Les conférences sont accessibles, mais elles n'en sont pas moins exigeantes. Il y a quelque chose d'antique dans cette démarche du festival Philosophia. Aristote, qui avait fondé à Athènes une école de philosophie, le Lycée, enseignait le matin à ses disciples les plus savants, mais le soir, enseignait de façon plus accessible à tous ceux qui souhaitaient s'initier à sa pensée. Sa méthode? La promenade, peripatos en grec. Dans cet esprit antique, le festival de Saint-Emilion est une grande balade dans un lieu idyllique, avec des philosophes qui, le temps de quelques jours d'été, quittent leur chaire universitaire pour se mêler à la foule des promeneurs. Philosophia propose d'ailleurs des «balades philosophiques» dans les champs. Cette année, c'est l'écrivain Olivier Bleys, qui y évoquera «le corps en marche»... sans rapport avec l'actualité politique.
Les «balades philosophiques» sont une spécialité de Philosophia.
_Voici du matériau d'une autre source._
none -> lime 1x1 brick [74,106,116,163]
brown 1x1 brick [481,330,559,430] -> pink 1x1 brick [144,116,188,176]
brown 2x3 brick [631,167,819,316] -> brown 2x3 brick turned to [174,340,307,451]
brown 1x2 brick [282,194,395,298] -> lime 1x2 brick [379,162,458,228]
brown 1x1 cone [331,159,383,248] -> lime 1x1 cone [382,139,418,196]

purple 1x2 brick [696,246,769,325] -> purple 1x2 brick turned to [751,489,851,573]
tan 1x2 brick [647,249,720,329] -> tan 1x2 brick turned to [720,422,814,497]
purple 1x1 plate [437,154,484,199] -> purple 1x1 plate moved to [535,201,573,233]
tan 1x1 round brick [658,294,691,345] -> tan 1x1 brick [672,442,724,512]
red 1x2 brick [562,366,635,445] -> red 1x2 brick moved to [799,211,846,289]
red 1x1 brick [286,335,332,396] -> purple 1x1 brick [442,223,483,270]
Cette année, l'écrivain Olivier Bleys parlera de la marche.
Des «bases neuronales» à la «jouissance», le corps vu sous tous ses angles
On pourra aussi écouter le neurologue Lionel Naccache situer le cerveau «quelque part entre le corps et l'esprit», le philosophe Michael Foessel, de l'Ecole Polytechnique, parler du «corps nocturne» qui «prémunit contre les lumières trop crues et les lucidités prématurées», Martin Legros, rédacteur en chef de Philosophie Magazine, proposer une petite histoire philosophique du corps de Platon à Merleau-Ponty ou le philosophe Thierry Hoquet et l'informaticien Pierre-Yves Oudeyer évoquer les robots, qui obligent à repenser les limites de nos propres corps.
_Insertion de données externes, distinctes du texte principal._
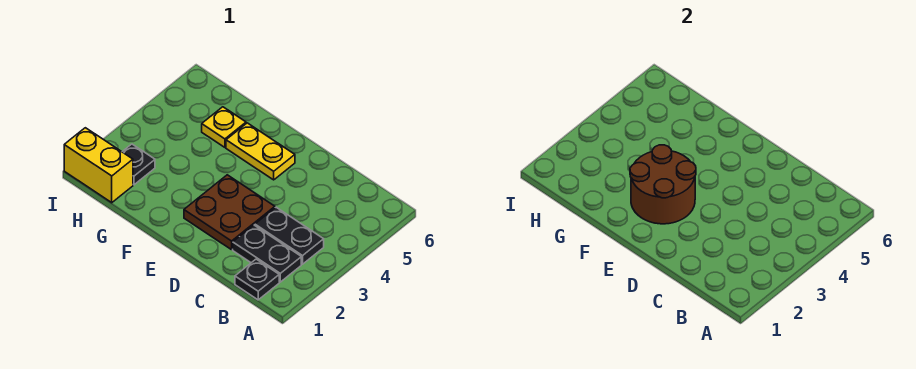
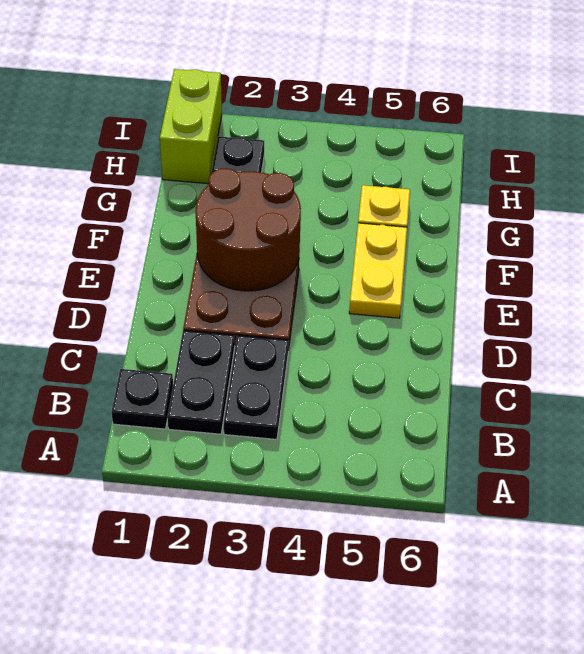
yellow 1x2 brick [64,128,133,203] -> lime 1x2 brick [160,69,222,184]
Tandis que l'astrophysicien Jean Audouze décrira les corps célestes et que la philosophe Céline Spector interrogera, à travers l'Europe, l'existence des corps politiques, le duo formé par Raphaël Enthoven et Adèle Van Reeth débattra de la jouissance, qui dépasse «le domaine de la sexualité». Dans son spectacle «La philosophie enseignée à ma chouette», le comédien et philosophe Yves Cusset réalisera quant à lui un «voyage initiatique, absurde et drôle, au pays des idées philosophiques». Les enfants seront aussi à l'honneur avec les ateliers-philo de Christophe Nicolas, journaliste au magazine de jeunesse Astrapi, quand les plus grands pourront écouter Jean-Paul Kauffmann démontrer dans un éloge du «vin libre» que «l'amateur de Bordeaux est un homme délivré». L'académicien Michel Serres, qui fait du décloisonnement des savoirs l'une des exigences de la philosophie, conclura le festival.
De la bibliothèque universitaire où s'exposent les grands textes à la cave viticole où reposent les grands crus, il n'y a parfois qu'un pas, qu'avait franchi Louis Pasteur en 1882 quand il déclarait: «Il y a plus de philosophie dans une bouteille de vin que dans tous les livres». Les visiteurs de Philosophia ne renâclent certainement pas à la lecture, mais ils font au moins le pari qu'un bon verre de Saint-Emilion, qui plus est lorsqu'il est partagé avec des philosophes, peut aider à penser, sans modération.